Pasquale Galasso


A due anni dal pentimento del boss di Poggiomarino, affiliato alla Nuova Famiglia, Pasquale Galasso, un giovane Gigi Di Fiore dedica, nel 1994, al pentimento del capoclan il libro «Io Pasquale Galasso. Da studente di medicina a capo camorra».
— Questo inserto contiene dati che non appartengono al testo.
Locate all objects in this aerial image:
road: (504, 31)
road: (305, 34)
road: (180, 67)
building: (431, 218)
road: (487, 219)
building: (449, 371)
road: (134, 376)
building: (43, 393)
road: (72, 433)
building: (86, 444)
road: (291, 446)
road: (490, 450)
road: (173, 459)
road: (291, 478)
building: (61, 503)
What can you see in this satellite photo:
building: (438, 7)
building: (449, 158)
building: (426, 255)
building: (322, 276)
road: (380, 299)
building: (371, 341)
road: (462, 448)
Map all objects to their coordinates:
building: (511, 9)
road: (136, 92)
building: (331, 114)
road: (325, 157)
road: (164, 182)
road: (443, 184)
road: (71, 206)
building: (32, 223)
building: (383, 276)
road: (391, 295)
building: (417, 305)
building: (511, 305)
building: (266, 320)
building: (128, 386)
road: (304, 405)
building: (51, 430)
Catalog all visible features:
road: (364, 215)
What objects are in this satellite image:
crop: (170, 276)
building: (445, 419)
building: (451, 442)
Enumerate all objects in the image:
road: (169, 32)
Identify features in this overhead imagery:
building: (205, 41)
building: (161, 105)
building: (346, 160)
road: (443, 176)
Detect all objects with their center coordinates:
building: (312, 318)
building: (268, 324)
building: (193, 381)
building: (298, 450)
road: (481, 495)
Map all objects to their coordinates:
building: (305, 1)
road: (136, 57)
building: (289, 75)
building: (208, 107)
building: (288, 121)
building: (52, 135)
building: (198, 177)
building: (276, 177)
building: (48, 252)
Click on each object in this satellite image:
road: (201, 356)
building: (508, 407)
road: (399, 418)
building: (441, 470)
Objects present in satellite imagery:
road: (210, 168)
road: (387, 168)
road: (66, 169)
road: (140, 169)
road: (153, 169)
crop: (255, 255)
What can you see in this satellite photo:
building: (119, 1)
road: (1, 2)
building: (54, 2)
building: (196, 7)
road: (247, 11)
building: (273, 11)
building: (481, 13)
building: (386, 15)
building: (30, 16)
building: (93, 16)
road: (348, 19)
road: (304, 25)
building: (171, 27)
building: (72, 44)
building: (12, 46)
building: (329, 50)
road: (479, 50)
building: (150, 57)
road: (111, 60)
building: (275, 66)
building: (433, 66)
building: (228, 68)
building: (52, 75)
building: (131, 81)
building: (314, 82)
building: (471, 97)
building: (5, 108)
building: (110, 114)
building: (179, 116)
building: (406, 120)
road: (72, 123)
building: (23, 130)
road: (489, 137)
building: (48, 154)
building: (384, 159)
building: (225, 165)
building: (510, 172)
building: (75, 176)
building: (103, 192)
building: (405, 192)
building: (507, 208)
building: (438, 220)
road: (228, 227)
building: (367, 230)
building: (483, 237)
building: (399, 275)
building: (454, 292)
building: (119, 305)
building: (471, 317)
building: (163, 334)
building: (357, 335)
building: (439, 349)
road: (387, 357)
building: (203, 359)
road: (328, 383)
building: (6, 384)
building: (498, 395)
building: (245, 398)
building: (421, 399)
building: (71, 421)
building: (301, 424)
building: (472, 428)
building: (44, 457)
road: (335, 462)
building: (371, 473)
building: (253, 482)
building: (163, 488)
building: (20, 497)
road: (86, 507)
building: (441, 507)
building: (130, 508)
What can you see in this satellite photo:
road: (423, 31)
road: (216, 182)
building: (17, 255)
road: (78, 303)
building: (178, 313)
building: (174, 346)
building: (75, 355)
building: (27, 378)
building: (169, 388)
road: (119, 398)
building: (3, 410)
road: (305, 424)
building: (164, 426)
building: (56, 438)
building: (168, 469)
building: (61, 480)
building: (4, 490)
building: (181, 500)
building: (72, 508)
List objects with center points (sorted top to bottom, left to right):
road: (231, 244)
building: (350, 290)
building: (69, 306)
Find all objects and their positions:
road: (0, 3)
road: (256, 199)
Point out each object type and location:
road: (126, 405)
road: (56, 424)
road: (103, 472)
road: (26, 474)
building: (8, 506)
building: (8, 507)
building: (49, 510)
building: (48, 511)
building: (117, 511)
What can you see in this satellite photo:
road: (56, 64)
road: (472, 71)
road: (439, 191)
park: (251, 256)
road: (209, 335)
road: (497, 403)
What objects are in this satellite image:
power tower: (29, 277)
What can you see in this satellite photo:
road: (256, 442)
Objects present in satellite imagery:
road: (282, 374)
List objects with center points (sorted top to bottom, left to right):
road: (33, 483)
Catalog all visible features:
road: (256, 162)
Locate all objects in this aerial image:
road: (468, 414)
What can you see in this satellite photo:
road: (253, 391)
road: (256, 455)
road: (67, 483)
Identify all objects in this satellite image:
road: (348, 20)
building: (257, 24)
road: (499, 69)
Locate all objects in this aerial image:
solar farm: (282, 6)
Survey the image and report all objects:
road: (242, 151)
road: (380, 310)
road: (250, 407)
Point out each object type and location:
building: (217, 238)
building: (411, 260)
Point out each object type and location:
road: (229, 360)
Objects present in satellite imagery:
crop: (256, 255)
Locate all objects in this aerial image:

Sull’importanza delle rivelazioni di Galasso, nella prefazione al libro scrive:

«Galasso era un capo a Poggiomarino e, per questo, non parla solo della manovalanza dei clan. Punta più in alto. Fa dichiarazioni sorprendenti, micce per bombe dai devastanti effetti: è lui il vero Buscetta campano, un personaggio singolare che merita particolare attenzione. Le storie di questo pentito colmano lacune e vuoti di precedenti indagini giudiziarie: emergono in concreto i rapporti e gli affari che, negli ultimi venti anni, il potere dominante Dc-Psi ha imbastito con le diverse camorre vincenti. Si capiscono, stavolta con riferimenti precisi, le connessioni tra politica e camorra, l’inserimento del sistema degli appalti e delle tangenti negli equilibri malavitosi e politici della Campania, l’evoluzione dell’impresa-camorra dopo il terremoto del 1980 con i successivi lavori della Ricostruzione. Gran parte di quelle vicende sono davvero una bussola preziosa, per scavare dietro l’arretratezza economica, la fatalistica rassegnazione e la rabbia che animano Napoli, ma soprattutto la sua provincia. Venti anni tutti da riscrivere, dunque: è l’altra storia, quella non ufficializzata dalle cronache di allora».